Bond notes were introduced in November backed by a $200 million loan from the African Export-Import Bank (Afreximbank). The small denomination notes and coins have no value outside Zimbabwe.

Negotiations underway

Afreximbank’s president, Benedict Oramah told the private Standard newspaper at a meeting in Rwanda this week that negotiations are under way to review the facility.

"I think the issue of the incentive being increased is under discussion," he told the paper at the bank’s AGM in Kigali.

"There are people who are working on it," he said, adding that he was sure "whatever is being requested is within country limits."

Hyper-inflation fears

Zimbabwe’s central bank has vowed not to release more than 200 million US dollars’ worth bond notes, fearful of fuelling the kind of hyper-inflation that forced Zimbabwe to ditch its currency in 2009.

Central bank chief John Mangudya told the Standard at the same meeting that his bank had so far released $160 million worth of bond notes.

"Once the facility that has been given to us has been exhausted we need to find ways and means of ensuring that we negotiate for more so that at the end of the day we do not destroy the export generation scheme or plan," he said.

''A gold standard'

The notes are paid out as an incentive to exporters like tobacco farmers and gold miners, and to Zimbabweans who are sent hard currency from relatives abroad.

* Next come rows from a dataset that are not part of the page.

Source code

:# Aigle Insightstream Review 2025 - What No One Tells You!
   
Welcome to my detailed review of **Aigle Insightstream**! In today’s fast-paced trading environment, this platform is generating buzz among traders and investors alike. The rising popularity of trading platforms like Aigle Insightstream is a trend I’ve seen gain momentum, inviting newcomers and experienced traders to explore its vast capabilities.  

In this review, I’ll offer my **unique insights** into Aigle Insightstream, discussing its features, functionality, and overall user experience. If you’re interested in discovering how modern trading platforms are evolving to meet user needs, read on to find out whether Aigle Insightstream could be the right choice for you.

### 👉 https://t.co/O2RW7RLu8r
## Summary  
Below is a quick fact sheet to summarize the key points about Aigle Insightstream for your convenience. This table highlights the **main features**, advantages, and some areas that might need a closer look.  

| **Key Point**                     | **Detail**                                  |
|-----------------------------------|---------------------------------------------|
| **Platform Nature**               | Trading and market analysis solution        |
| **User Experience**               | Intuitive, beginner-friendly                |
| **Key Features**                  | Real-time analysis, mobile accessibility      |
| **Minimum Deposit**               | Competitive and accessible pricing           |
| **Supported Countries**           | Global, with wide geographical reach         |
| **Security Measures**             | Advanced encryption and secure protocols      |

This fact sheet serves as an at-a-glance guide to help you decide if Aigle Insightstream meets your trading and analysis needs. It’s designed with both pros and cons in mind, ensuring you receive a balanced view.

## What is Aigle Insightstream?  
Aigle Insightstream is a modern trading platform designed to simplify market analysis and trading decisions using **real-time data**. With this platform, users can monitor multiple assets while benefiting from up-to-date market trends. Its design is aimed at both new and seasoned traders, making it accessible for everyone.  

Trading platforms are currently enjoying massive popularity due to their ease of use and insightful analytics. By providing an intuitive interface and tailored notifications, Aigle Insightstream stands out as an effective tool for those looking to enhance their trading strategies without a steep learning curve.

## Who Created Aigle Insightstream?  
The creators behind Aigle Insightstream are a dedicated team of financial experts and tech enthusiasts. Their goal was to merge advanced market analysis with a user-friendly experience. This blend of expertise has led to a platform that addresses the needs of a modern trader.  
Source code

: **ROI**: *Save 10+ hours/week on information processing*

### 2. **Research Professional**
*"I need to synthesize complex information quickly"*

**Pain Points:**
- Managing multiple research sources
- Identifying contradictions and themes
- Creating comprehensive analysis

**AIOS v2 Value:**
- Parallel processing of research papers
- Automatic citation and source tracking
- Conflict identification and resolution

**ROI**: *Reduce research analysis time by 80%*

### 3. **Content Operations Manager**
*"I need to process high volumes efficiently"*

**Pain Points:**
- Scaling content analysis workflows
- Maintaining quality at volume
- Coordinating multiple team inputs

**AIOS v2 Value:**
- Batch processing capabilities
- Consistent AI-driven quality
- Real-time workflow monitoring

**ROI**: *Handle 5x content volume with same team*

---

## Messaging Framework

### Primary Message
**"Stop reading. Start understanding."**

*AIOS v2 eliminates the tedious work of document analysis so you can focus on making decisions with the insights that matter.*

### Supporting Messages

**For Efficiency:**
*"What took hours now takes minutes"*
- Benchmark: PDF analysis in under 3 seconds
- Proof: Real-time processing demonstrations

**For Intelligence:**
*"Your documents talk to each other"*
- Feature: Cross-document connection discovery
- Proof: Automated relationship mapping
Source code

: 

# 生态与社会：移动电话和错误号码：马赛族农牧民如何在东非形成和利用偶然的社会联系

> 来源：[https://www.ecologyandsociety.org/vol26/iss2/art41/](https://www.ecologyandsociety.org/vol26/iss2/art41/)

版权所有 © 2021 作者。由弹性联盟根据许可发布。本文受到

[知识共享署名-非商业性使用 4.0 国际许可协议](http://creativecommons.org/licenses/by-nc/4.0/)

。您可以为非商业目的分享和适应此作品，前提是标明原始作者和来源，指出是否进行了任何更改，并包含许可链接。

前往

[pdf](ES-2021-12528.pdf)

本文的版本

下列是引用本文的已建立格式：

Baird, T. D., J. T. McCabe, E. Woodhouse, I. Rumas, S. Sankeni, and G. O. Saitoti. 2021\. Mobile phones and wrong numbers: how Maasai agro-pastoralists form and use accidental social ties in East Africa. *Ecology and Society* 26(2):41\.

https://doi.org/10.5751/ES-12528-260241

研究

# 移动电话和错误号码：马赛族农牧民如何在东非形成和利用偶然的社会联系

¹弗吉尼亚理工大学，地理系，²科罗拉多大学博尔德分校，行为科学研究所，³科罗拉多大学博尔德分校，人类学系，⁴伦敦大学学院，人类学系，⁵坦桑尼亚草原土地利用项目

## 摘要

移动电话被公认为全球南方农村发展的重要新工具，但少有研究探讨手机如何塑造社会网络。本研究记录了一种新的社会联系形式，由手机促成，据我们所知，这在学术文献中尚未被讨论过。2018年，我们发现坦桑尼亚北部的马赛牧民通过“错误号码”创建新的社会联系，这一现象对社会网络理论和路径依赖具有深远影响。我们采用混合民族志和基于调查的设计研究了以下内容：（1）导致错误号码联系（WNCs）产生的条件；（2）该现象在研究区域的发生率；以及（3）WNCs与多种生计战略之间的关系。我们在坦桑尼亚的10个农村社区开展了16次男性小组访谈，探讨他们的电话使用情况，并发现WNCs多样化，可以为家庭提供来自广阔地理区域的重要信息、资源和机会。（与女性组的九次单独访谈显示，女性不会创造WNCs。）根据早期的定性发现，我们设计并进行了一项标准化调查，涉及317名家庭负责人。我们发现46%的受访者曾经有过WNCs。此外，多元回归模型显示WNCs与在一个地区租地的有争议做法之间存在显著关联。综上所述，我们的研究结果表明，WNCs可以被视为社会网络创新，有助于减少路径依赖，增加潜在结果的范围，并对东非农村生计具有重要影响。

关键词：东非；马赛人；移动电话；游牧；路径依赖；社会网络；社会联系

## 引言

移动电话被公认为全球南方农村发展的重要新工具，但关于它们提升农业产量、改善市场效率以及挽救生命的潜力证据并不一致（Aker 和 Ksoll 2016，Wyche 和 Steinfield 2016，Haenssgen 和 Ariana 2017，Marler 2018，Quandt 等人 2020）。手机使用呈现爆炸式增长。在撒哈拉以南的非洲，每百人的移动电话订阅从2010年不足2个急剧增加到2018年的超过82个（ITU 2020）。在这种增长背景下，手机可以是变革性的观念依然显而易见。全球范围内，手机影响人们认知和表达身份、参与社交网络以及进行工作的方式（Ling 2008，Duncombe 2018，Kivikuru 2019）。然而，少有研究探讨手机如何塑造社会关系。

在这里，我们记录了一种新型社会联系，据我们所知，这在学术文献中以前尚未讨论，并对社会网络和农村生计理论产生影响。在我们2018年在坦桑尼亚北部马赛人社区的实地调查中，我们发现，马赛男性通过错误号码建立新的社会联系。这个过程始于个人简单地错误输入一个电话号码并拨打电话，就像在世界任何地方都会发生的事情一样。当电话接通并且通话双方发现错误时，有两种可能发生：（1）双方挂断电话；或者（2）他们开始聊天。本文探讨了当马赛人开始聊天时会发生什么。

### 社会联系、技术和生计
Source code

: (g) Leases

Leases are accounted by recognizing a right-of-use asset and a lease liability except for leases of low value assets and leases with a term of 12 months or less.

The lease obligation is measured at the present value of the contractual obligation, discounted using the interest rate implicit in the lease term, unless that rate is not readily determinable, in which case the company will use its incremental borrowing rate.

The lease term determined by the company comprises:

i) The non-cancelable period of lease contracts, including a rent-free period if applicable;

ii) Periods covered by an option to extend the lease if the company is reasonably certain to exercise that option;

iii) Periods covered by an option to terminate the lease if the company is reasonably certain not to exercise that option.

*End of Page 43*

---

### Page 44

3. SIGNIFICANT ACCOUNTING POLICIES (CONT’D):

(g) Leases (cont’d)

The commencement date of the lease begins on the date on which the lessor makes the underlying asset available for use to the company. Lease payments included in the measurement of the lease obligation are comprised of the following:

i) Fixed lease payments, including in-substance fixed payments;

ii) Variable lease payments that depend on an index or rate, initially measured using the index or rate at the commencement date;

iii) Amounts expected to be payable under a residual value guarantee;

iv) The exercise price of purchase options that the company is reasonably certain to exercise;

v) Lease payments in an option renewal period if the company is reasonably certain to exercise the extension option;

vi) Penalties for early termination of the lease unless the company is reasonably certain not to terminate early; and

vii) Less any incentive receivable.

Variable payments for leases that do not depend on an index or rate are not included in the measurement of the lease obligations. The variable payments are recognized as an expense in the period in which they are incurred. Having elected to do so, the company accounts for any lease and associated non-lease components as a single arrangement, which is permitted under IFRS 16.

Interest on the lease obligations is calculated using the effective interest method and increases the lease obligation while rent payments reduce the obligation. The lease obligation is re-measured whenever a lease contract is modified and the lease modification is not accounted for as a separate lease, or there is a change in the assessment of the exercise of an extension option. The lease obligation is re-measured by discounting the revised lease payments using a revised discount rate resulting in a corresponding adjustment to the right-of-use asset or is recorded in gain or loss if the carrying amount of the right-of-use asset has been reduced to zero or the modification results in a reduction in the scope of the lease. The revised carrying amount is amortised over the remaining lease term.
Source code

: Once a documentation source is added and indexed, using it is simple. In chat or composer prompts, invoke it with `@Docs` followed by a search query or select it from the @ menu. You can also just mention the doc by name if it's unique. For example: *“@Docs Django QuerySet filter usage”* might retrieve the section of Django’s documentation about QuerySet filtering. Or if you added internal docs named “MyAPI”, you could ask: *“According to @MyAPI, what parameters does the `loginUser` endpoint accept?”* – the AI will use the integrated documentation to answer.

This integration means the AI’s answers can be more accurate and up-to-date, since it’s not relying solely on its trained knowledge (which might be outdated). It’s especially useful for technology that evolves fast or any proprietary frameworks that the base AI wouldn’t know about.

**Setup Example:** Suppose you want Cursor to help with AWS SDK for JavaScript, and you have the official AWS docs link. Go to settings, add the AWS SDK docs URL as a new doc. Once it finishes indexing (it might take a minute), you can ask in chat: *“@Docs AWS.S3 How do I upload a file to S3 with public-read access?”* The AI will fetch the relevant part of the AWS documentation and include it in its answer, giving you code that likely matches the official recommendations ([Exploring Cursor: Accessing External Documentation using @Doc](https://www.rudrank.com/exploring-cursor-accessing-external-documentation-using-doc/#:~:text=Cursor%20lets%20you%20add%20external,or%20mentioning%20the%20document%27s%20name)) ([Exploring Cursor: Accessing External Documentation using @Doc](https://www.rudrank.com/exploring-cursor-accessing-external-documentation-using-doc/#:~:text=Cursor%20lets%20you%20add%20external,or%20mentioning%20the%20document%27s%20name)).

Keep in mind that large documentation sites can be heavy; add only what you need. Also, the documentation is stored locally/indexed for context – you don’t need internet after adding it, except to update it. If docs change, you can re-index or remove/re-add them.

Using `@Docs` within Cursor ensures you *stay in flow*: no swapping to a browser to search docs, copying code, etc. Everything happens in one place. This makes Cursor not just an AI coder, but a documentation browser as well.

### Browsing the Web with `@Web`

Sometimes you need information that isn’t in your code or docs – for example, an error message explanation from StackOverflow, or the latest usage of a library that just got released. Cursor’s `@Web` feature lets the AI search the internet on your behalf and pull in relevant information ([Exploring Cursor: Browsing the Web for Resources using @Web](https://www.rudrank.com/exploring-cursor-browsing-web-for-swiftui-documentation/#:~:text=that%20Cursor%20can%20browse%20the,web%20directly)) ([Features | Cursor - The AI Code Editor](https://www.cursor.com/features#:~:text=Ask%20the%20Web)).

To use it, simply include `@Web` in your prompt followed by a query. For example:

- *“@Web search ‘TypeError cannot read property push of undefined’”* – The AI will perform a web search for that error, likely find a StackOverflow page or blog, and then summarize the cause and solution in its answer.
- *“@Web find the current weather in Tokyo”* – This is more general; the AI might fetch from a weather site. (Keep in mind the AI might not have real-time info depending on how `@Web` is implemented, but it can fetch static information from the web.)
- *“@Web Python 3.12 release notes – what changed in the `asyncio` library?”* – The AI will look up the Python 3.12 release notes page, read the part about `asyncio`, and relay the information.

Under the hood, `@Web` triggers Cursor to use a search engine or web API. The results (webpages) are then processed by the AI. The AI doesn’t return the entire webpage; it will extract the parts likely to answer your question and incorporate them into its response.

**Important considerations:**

"As long as the facilities are there to bank bond notes it’s more like a gold standard, you issue an instrument that is backed by something so that it becomes convertible. We can’t just issue something out of a thumb suck," Mangudya added. 

The bond notes have done little to ease cash shortages. Massive queues are visible outside most banks each month-end as depositors struggle to withdraw cash.

The situation is forcing more and more Zimbabweans to turn to plastic money and electronic transactions.